Taxis left unregistered as drivers point to red tape

Only 3 percent of the city’s taxis have registered with Yangon’s vehicle supervisory committee, nearly six months after it assumed registration responsibilities.

Drivers say they are reluctant to sign up with Ma Hta Tha as they are already forced to register with two other government agencies, duplicating time and expense.

Yangon City Development Committee had been one of the three government bodies registering taxis in Yangon, but it transferred its registration duties to the Yangon Supervisory Committee for Motor Vehicles in September 2014.

The supervisory committee, which is generally known by its Myanmar language abbreviation Ma Hta Tha, is not a direct branch of the government, but is closely associated with Yangon City Development Committee.

Ma Hta Tha chair U Hla Aung said there were 55,131 taxis registered in the city when YCDC transferred it authority to register vehicles last year – though he added the number may not be completely accurate. Another government agency, the Road Transport Administration Department, has registered over 57,000 taxis.

More recently, the number of registrations collected by Ma Hta Tha has fallen short, with only 1742 taxis current registered.

“After we became responsible for the task, 630 new taxis registered and 1112 taxis extended their registrations,” said U Hla Aung.
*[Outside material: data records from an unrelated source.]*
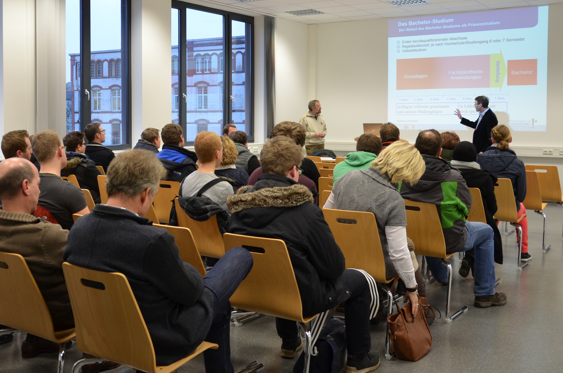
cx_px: 189
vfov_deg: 29.8
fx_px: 698
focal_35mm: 45
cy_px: 149
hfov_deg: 43.3
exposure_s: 1/60
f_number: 4
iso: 560
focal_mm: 21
U Hla Aung said that while taxi drivers are usually aware of the necessity of registering, they often avoid their responsibilities. Ma Hta Tha officials have distributed pamphlets to educate drivers.
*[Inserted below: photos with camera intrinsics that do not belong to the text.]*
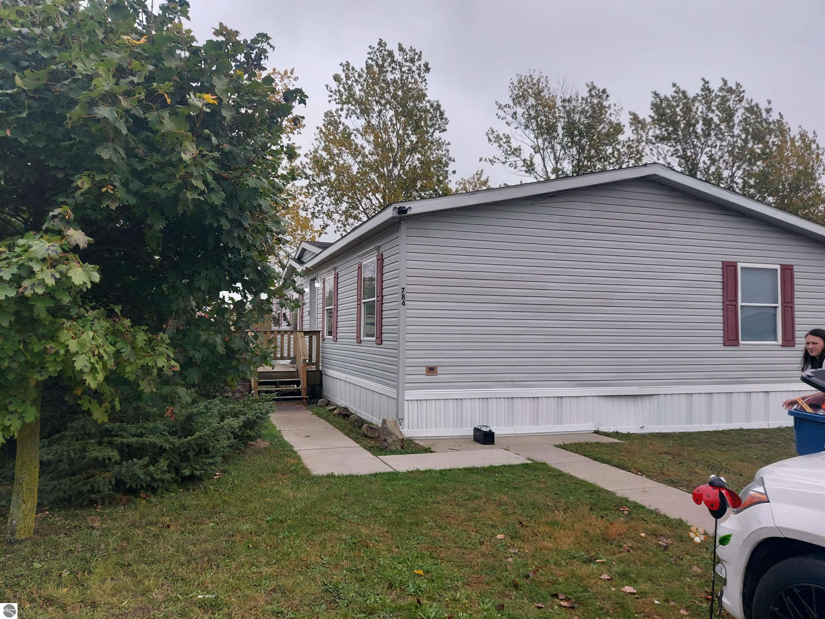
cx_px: 412
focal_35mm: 25
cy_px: 310
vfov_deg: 54.9
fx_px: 596
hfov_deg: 69.4
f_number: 2
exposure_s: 1/368
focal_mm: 4.6
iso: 50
“All taxis in Yangon must register as a city taxi. All taxi drivers and owners should cooperate with us,” he said.

To register, drivers need a book proving car ownership, records of place of residency, drivers licence and copy of national identification card. The fee is K3000 to Ma Hta Tha, while additional costs preparing documents and painting the taxi logo on the vehicle costs K11,500.
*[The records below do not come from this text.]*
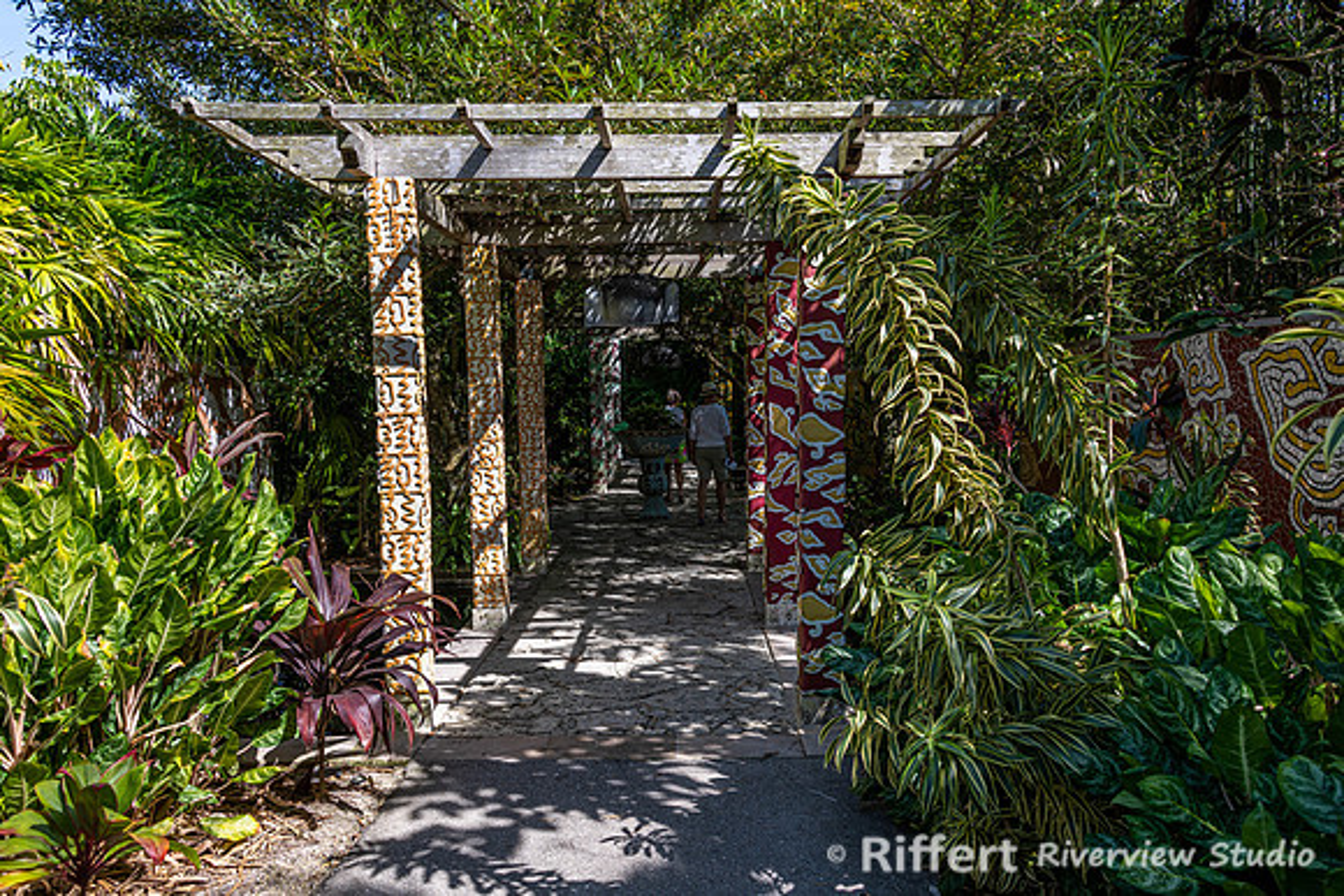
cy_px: 448
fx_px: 1078
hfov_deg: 63.9
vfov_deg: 45.2
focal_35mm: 29
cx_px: 672
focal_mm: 28
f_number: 8
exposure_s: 1/160
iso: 140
U Hla Aung said Ma Hta Tha is reviewing whether the cost is a burden to owners.

“After the review, we will present our findings to Yangon Regional government and will look to reduce the amount,” he said.

Some drivers have also complained about waiting times, which is currently about two weeks. U Hla Aung said authorities are looking to reduce the time as much as possible.

The 1964 Motor Vehicle Law allows government authorities and traffic police to take action against unregistered city taxis.

“We don’t want to take action, so we urge drivers to be disciplined,” said U Hla Aung. “We want taxi drivers to be clean and systematic, to follow the road rules and to make it easy and convenient for local and international passengers.”

Taxi drivers often do not see the need to register, claiming there is too much red tape already for their industry.

Drivers say they face registration from three different government bodies, including YCDC, as well as the Road Transport Administration Department and the Business Licence Office. It is the Business Licence Office that issues the red licence plates that are required for taxis.

“I don’t see a need to do city registration. The Road Transport Administration Department already collects our addresses and documentation, so going to one more agency makes us busier and costs more,” said taxi driver U Maung Maung.

“If we do everything three times, it costs us three times as much.”

City taxis have also transitioned to English language from Myanmar, aiming to make it easier for tourists.

Ma Hta Tha could also see its responsibilities increase if new laws on traffic are passed. Laws are currently being drafted which could see significant changes to taxi registration, said U Hla Aung.

“We know a law is being drafted. After that we will reform Ma Hta Tha and also reform taxis,” he said. “There will be designated taxi stands and fixed price meters in the cabs.”